*Registros proporcionados*.
----------------------------------------

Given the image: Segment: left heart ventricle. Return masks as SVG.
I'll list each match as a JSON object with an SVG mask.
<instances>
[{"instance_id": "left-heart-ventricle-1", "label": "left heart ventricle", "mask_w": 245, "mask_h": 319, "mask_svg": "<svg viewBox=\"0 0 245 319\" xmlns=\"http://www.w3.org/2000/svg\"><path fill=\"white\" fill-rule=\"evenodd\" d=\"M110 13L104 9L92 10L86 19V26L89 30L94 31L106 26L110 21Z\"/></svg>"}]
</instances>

----------------------------------------

*Objetivo*. Repite sin ningún cambio las líneas de todos los registros de arriba.

*Ejercicio resuelto*.
Given the image: Segment: left heart ventricle. Return masks as SVG.
I'll list each match as a JSON object with an SVG mask.
<instances>
[{"instance_id": "left-heart-ventricle-1", "label": "left heart ventricle", "mask_w": 245, "mask_h": 319, "mask_svg": "<svg viewBox=\"0 0 245 319\" xmlns=\"http://www.w3.org/2000/svg\"><path fill=\"white\" fill-rule=\"evenodd\" d=\"M110 13L104 9L92 10L86 19V26L89 30L94 31L106 26L110 21Z\"/></svg>"}]
</instances>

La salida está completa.